If you carry out a large UPDATE that affects all of the rows in the table then the table will be locked for the duration of the update and any other processes that may need to carry out DML statements will be BLOCKED from doing so.
You may even experience deadlocks but you will most definitely experience performance issues and if any SELECT statements that access the data don't use a WITH (NOLOCK) statement they too will have to wait in line for the UPDATE to finish.
Obviously wrapping WITH (NOLOCK) onto every SELECT statement is not a good solution unless you know what you are doing as it will provide dirty reads and you may end up giving your users old data. This might be fine for some scenarios but in critical applications where data integrity is key then you need another solution that provides data integrity and allows you to UPDATE the table without the performance problems.
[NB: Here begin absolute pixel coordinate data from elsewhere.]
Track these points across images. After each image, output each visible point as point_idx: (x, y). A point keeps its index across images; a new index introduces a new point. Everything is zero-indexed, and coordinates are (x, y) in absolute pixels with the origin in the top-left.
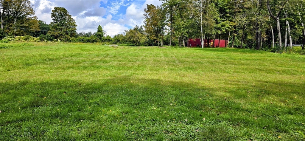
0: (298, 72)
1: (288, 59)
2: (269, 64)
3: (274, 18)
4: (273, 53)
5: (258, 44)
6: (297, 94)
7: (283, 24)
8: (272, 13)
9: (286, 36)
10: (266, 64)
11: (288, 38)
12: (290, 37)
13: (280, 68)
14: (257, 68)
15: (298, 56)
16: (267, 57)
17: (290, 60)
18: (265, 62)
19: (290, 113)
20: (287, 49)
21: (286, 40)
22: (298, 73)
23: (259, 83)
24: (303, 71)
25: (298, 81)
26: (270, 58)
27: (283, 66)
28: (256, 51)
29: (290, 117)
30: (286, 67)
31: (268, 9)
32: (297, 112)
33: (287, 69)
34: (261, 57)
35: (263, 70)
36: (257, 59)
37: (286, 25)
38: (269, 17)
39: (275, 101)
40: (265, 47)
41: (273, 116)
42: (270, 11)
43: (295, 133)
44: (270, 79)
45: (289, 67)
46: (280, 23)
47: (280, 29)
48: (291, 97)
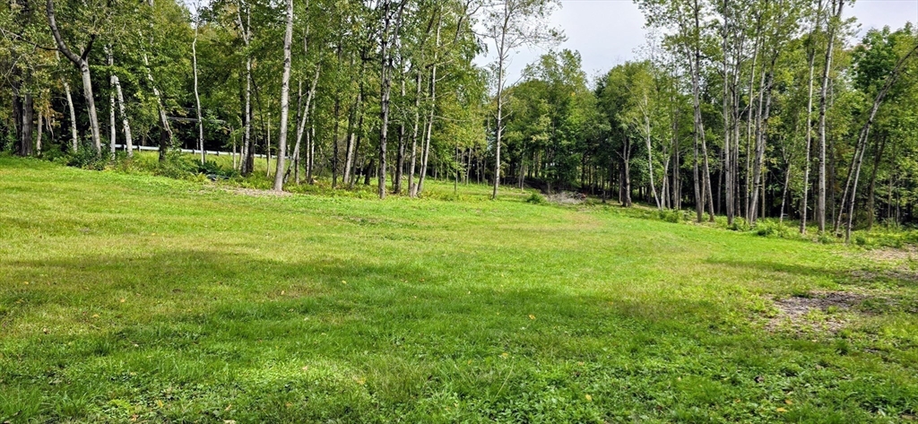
0: (144, 225)
1: (119, 187)
2: (59, 204)
3: (71, 60)
4: (74, 170)
5: (23, 138)
6: (128, 291)
7: (101, 83)
8: (65, 44)
9: (113, 119)
10: (49, 203)
11: (119, 125)
12: (126, 122)
13: (91, 215)
14: (14, 220)
15: (148, 179)
16: (56, 180)
17: (125, 189)
18: (46, 197)
19: (101, 351)
20: (116, 158)
21: (113, 131)
22: (143, 228)
23: (12, 269)
24: (156, 221)
25: (138, 252)
26: (64, 185)
27: (102, 208)
28: (15, 159)
29: (101, 362)
30: (111, 212)
31: (52, 28)
32: (122, 342)
33: (112, 216)
34: (33, 180)
35: (37, 226)
36: (19, 189)
37: (109, 87)
38: (57, 52)
39: (60, 323)
40: (49, 149)
41: (45, 373)
42: (57, 33)
43: (105, 409)
44: (54, 251)
45: (119, 212)
46: (92, 77)
47: (94, 96)
48: (109, 301)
When I find myself requiring the need to UPDATE every record in a large table I use a BATCH UPDATE process which cuts the large UPDATE statement down into lots of small UPDATES that affect only a few rows at a time.
For example instead of the whole table being locked for an hour with lots of blocked processes building up behind waiting for it to finish it would instead only be locked for lots of little time periods.
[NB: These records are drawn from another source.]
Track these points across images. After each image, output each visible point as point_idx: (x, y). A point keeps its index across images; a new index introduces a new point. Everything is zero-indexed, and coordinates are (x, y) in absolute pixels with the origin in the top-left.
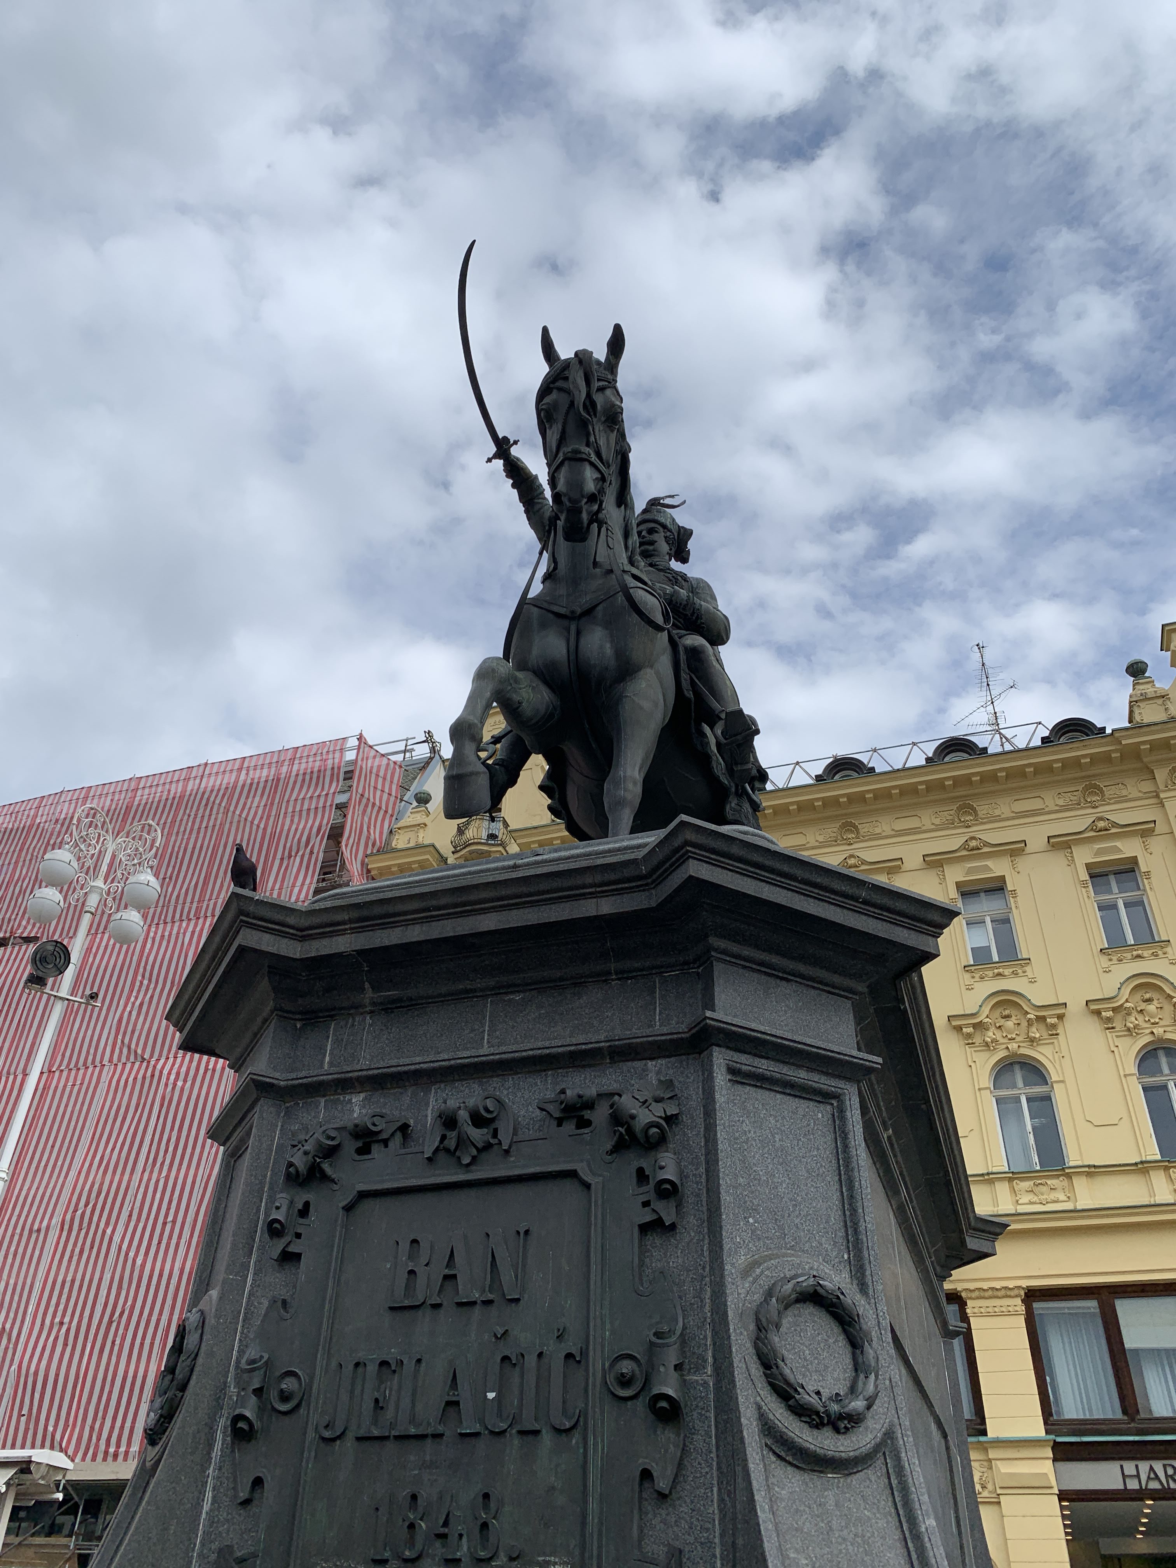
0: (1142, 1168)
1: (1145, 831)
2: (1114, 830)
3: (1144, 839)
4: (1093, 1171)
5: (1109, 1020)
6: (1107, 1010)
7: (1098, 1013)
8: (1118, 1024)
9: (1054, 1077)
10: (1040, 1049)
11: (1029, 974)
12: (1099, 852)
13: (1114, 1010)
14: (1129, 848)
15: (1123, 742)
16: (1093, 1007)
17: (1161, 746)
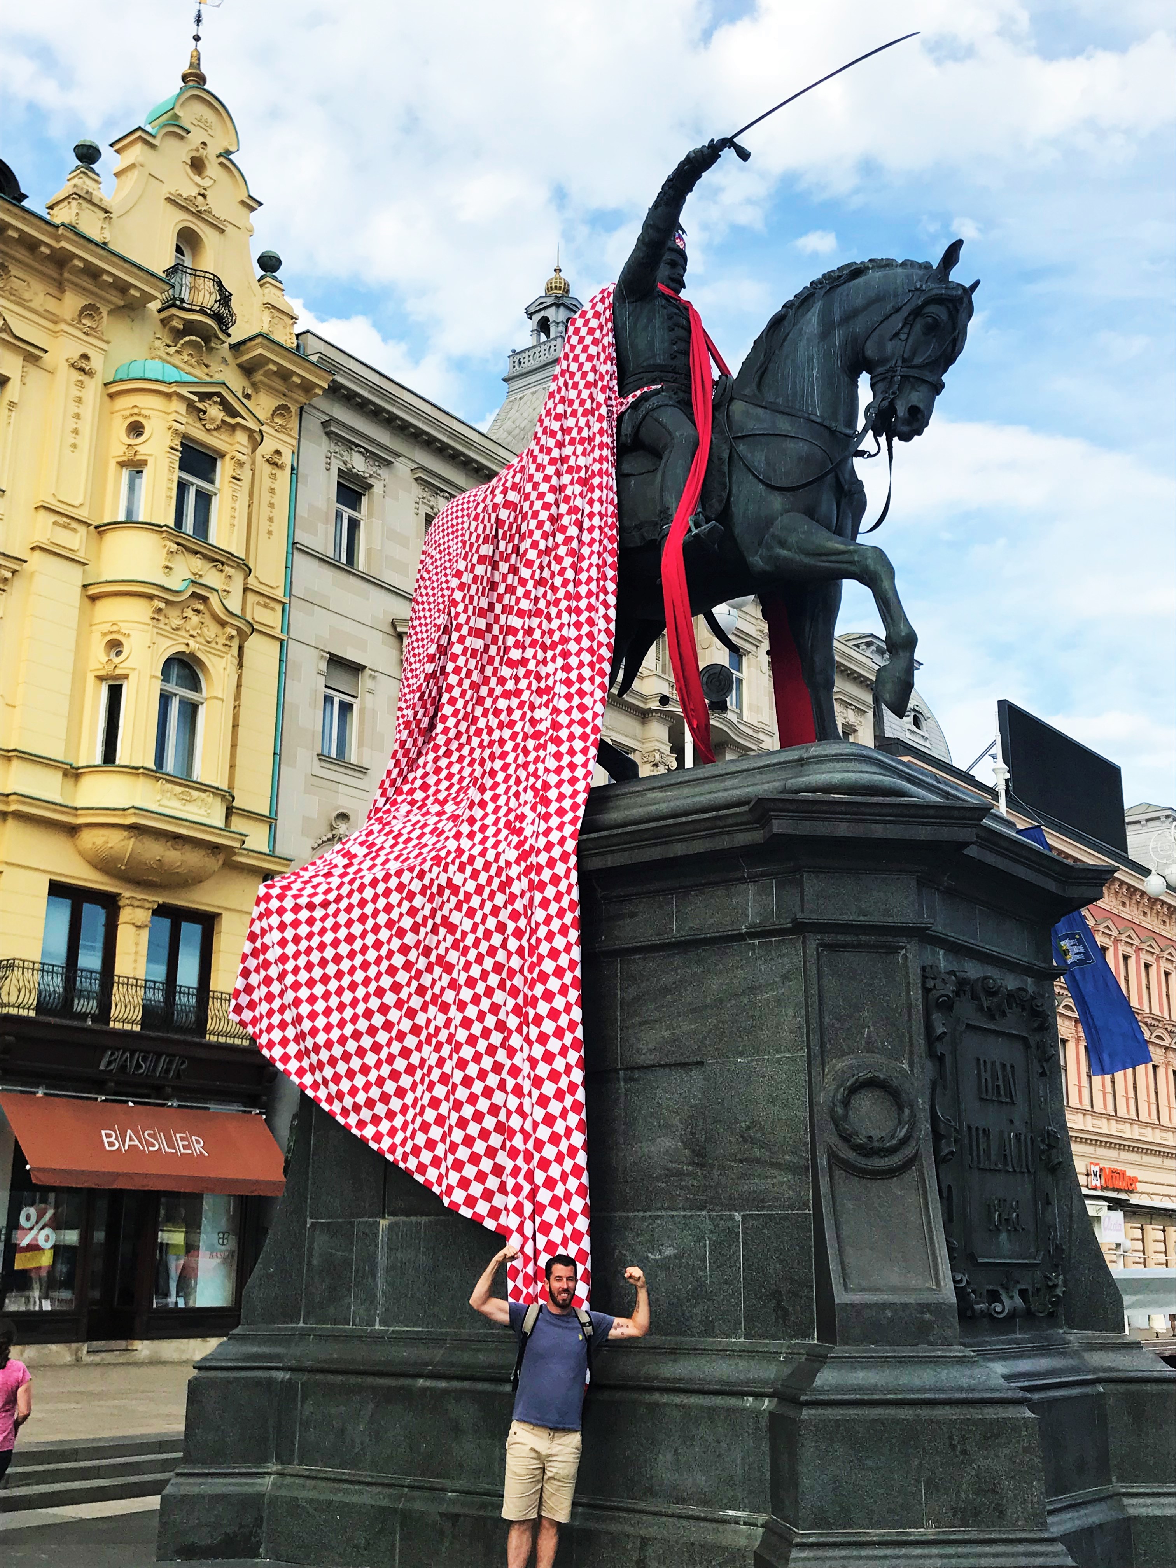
1: (31, 354)
3: (26, 363)
14: (8, 365)
15: (63, 244)
17: (93, 273)
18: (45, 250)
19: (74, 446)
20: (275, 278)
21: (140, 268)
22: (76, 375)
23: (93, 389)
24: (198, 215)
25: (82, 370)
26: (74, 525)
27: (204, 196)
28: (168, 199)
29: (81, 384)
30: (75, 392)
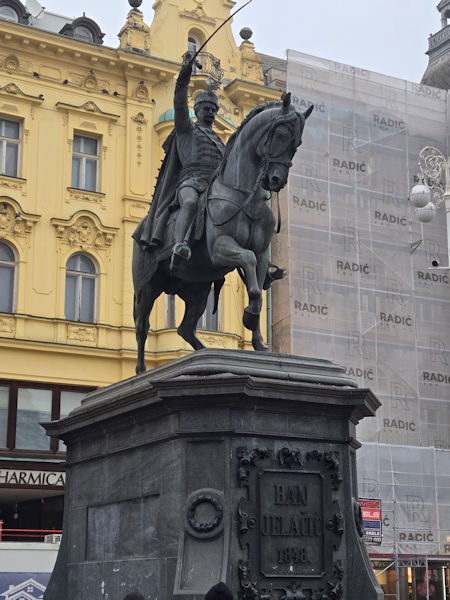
0: (55, 321)
1: (112, 120)
2: (96, 113)
3: (110, 125)
4: (30, 318)
5: (61, 233)
6: (61, 226)
7: (56, 226)
8: (64, 236)
9: (22, 259)
10: (18, 239)
11: (23, 189)
12: (84, 124)
13: (66, 227)
14: (100, 128)
15: (121, 58)
16: (55, 222)
17: (140, 69)
18: (113, 63)
19: (139, 163)
20: (249, 43)
21: (163, 61)
22: (136, 125)
23: (148, 130)
24: (199, 19)
25: (141, 122)
26: (143, 205)
27: (201, 8)
28: (181, 16)
29: (139, 129)
30: (136, 134)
These smaller locking periods allow other process in to do their work and if the batch size is small enough and you have appropriate indexes you might find that you won't experience a full table lock anyway.
There are various methods for carrying out this approach and you should tailor your BATCH SIZE to your own requirements. Before SQL 2005 you could use the: SET NOCOUNT 50 command to set the size of the batch but in SQL 2005 and beyond you can use a variable directly with an UPDATE TOP (@VAR) command.
SET NOCOUNT ON
SET DATEFORMAT YMD
DECLARE @ROWS INT, @TOTALROWS INT, @BATCHSIZE INT
SELECT @ROWS = 1,
@TOTALROWS = 0,
@BATCHSIZE = 50
--now delete all data from main table that we have added in batches to prevent locks
WHILE @Rows > 0
--delete data in table in batches to prevent blocks
UPDATE TOP(@BATCHSIZE) MyTable
SET MyColumn = dbo.udf_SOME_FUNCTION(MyPK)
WHERE SomeDate > '2011-JAN-01'
SELECT @ROWS = @@ROWCOUNT, @TOTALROWS = @TOTALROWS + @ROWS
PRINT 'Updated ' + CAST(@ROWS as varchar) + ' in batch'
PRINT 'Updated ' + CAST(@TOTALROWS as varchar) + ' total rows'
I am currently using this process now to update a table that is constantly being accessed by a busy website that has over a million rows in it and it isn't causing any BLOCKING or performance issues at all.